I have long expected a sort of tide-turning to disable Movement Republicanism and re-enable the emergence of a sort of Eisenhower incumbent-elite Republicanism functioning as a loyal opposition nibbling at the edges of a diverse, secular, sustainable, social democratic multiculture dominated by Democrats (I think this is more or less what David Frum and his colleagues are arguing for as a best case scenario), but the current dysfunction looks to be setting the scene less for a tide-turning than a tipping-point yielding instead a shattering of the GOP into an utterly marginalized neo-confederate rump all too likely to turn from politics altogether in favor of "second amendment remedies."

Now, I fear, unless campaign finance reform, instant-runoff voting, re-organization of partisan apportionment of Congressional committees change to end the current party duopoly -- which simply cannot work, you know, when one of the only two parties is insane -- and enable viable multi-party politics (all of which is even less likely than it does now to seem an attractive prospect for reform if one party, even the Democratic one, gains strong prevalence), that I personally think the splintering of the always unwieldy GOP coalition of mega-rich and mega-church will be as bad for the country in many ways as it also obviously would also be good for it in others ways.

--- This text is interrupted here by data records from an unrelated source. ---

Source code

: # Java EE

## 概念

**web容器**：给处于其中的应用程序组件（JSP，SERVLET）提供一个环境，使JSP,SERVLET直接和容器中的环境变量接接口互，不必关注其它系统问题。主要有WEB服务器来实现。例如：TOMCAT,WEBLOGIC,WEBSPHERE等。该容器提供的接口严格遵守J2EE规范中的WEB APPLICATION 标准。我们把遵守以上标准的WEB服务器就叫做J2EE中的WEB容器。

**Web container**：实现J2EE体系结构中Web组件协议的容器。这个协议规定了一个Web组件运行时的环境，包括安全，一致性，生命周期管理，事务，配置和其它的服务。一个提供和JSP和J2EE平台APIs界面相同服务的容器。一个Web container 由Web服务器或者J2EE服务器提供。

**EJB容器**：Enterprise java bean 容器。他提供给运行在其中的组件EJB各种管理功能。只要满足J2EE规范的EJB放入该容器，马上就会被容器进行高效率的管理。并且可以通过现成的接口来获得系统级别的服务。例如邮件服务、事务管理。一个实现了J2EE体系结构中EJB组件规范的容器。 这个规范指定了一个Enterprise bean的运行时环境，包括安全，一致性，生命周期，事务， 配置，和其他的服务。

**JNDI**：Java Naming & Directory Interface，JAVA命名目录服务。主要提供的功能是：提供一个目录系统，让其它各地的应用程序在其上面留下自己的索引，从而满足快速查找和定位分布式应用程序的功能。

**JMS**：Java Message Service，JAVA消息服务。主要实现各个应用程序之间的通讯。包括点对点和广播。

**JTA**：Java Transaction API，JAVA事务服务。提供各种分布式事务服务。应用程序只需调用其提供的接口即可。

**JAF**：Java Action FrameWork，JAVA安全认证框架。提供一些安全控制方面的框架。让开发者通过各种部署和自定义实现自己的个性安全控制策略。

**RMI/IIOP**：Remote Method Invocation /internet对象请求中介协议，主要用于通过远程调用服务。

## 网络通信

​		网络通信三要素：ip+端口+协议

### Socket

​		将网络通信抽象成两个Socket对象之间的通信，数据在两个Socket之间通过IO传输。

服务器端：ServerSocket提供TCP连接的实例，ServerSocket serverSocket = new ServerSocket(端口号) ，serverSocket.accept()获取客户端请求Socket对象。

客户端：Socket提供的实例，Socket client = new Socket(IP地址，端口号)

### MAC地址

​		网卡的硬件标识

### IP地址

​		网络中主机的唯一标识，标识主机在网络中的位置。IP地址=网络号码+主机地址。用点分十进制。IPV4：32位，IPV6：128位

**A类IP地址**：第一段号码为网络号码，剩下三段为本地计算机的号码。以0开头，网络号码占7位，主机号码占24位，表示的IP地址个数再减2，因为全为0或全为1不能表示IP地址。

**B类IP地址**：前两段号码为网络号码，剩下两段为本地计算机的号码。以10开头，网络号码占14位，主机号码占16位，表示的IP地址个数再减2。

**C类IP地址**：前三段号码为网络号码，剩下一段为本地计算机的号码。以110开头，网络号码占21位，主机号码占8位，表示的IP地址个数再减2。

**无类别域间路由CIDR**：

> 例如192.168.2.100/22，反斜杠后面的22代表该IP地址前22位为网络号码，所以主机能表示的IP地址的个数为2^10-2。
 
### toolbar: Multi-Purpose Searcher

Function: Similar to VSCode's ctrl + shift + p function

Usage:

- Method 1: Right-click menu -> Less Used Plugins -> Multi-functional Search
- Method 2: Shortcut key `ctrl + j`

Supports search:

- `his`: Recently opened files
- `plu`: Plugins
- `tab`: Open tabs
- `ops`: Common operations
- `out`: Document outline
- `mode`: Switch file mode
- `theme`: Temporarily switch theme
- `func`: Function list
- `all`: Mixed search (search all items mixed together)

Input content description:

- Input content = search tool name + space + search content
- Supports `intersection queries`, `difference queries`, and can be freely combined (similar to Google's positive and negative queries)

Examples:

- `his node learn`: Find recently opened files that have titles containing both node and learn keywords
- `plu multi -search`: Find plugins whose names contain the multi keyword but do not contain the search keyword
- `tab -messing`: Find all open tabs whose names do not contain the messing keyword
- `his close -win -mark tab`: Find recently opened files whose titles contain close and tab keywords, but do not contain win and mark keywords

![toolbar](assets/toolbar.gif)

This is true, among other reasons, because without an opening for viable organized politics reflecting "traditional" patriarchal religionists and moneyed elites -- and also, no doubt, anarcho-capitalists, Greens, socialists, and world parliamentarians, among others -- I think it likely many of the religionists will turn to terror and many more of the moneyed elites will continue to subvert Democratic priorities from within, neither of them with sure or even strong prospects of victory, but with lots of ugly otherwise avoidable mischief in store.

I would personally prefer the emergence of a Frum-esque GOP to domesticate these dangers (although I have to admit I cannot much see what the appeal to actual Republicans would be, since the prospect it seems to offer them of a cynical permanent marginalization qua "loyal opposition" rather than zealous permanent marginalization qua "neo-confederate rump" hardly seems a pitch well-crafted to cater to the current crop of Republicans actually on offer), but am now worried that there may no longer be enough time for this development to happen as I observe the crazily accelerating Republican skid to oblivion in their obliviousness to Pelosi's "Duh."

1 comment:

jollyspaniard said...

I think the GOP can be rehabilitated, it just needs to spend several years in the dog house. Then conservative pragmatists will tack to the centre, downplay social issues and take the far right for granted.

As to right wing terror, you've already seen a bit of that. We're seeing it in Europe. It will largely consist of a bunch of kooky spree killers. Very tragic but not an existential threat.